Indeed, Wednesday's fashion show was partly a tribute to Mr. Pathak
from the United Nations Development Program, which in a 156-page
report released Tuesday praised his for-profit, private-sector
solution to an intractable social problem.
"Giving them this opportunity shows the world that scavengers are
equal to everybody else," Mr. Pathak said.
The former scavengers, none of whom had traveled outside India before,
also seemed to help publicize what the United Nations has decreed the
International Year of Sanitation.
This effort (earlier ones focused on peace, and microcredit) is to
reduce by half the 2.4 billion people who drink and bathe in dirty
water by 2015, though with just 300,000 aided so far, progress has
admittedly been slow.
"It's a huge undertaking," said Vijay Nambiar, chief of staff to Ban
Ki-moon, the United Nations secretary general, at the preshow panel.

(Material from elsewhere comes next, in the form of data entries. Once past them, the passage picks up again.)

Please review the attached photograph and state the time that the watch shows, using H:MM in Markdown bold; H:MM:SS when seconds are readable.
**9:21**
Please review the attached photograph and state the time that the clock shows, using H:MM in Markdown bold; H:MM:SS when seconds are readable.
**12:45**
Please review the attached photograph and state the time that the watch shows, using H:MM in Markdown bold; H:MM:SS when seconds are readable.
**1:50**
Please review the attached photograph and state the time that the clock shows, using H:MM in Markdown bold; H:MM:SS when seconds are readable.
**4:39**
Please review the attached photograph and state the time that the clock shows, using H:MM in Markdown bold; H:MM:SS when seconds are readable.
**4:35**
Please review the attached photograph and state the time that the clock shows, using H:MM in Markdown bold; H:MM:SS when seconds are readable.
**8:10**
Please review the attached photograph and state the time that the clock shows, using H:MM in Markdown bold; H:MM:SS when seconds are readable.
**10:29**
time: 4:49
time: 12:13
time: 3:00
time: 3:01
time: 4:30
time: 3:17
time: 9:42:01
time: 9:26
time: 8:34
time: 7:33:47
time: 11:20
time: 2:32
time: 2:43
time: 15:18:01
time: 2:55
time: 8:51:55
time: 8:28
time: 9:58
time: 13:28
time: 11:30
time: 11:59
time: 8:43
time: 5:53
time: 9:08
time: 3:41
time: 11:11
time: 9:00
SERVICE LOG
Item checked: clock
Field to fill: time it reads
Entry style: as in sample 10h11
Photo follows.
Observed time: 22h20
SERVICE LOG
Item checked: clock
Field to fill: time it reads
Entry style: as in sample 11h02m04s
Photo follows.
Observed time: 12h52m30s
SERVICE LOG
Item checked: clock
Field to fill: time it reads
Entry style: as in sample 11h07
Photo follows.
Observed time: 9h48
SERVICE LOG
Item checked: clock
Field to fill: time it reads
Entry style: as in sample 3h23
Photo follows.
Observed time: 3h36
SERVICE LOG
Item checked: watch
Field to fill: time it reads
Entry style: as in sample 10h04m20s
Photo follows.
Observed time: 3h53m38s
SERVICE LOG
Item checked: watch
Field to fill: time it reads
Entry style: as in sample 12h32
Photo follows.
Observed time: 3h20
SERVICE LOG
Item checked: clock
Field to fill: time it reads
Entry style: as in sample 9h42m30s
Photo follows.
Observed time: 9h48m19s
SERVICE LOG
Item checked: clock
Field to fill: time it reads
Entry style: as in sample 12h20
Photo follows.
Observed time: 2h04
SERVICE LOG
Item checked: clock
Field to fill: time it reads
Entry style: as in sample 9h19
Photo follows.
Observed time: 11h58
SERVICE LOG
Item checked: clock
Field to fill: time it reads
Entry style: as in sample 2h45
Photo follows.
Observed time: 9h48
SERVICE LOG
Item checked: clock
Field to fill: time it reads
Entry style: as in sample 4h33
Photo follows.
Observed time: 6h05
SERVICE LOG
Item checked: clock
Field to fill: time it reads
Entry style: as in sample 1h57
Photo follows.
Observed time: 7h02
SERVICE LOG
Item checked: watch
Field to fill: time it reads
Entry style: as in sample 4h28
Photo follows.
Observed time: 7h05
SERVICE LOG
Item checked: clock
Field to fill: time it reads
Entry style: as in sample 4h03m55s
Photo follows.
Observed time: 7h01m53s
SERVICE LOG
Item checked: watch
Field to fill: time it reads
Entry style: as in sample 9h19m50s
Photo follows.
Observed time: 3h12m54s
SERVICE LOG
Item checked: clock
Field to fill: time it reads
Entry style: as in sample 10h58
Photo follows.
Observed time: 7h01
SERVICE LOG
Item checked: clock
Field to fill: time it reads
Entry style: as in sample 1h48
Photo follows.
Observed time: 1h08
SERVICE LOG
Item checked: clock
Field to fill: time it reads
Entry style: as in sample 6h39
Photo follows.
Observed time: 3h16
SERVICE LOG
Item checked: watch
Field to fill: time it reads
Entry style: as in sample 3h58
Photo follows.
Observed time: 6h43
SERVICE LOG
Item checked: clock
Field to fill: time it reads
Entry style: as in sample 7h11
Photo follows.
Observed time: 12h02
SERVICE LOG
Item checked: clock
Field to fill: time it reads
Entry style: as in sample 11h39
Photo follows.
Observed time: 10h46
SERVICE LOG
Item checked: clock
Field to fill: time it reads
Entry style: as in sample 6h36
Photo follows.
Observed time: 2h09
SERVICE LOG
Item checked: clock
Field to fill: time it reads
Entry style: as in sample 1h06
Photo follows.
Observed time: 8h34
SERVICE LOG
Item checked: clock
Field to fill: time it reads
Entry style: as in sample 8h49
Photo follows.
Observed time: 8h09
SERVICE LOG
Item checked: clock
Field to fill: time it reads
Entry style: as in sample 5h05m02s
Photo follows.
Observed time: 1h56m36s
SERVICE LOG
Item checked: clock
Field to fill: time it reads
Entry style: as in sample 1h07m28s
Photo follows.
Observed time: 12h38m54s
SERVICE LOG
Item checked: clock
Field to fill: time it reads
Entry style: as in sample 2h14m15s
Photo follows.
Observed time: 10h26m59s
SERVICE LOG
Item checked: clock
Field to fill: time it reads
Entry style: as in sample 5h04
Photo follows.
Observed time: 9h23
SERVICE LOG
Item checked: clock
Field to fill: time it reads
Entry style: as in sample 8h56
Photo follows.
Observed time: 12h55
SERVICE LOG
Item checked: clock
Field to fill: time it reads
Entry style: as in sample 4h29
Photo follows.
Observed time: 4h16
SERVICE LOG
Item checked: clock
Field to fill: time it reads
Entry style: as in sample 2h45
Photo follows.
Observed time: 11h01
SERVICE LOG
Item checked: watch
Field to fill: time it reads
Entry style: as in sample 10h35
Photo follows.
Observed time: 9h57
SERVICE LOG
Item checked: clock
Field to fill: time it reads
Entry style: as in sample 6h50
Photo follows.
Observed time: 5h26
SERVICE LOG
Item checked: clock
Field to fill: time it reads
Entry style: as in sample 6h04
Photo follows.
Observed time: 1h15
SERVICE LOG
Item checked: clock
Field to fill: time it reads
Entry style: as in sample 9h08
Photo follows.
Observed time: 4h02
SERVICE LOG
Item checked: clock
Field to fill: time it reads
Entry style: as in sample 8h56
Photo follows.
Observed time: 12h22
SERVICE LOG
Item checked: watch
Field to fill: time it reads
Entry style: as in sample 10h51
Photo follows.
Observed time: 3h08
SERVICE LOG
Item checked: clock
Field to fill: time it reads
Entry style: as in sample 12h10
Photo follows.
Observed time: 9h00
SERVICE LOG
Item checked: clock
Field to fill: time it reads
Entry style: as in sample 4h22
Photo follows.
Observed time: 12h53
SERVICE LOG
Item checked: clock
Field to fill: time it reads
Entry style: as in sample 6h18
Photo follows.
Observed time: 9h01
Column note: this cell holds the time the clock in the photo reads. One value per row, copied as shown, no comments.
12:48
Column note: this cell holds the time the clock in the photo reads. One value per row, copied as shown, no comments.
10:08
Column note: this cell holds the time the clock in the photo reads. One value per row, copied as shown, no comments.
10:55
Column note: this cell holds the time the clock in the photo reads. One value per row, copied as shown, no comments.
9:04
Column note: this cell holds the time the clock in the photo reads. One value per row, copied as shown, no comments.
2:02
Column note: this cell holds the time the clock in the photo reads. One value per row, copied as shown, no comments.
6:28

"But we must raise awareness of sanitation with special attention to
the privacy, dignity and security of women."
Though the message was somber, the mood turned light after guests
adjourned to the Delegates Dining Room, which provided views of a
twinkling Queens.
Waiters in tuxedos balanced platters of wedge-shaped samosas by tables
of saffron chicken and lentil salad.
On the nearby 50-foot runway, the former scavengers strutted side by
side with more conventional models, whose bobbed hairdos and heavy
makeup balanced bright gold, pink and green chiffon gowns.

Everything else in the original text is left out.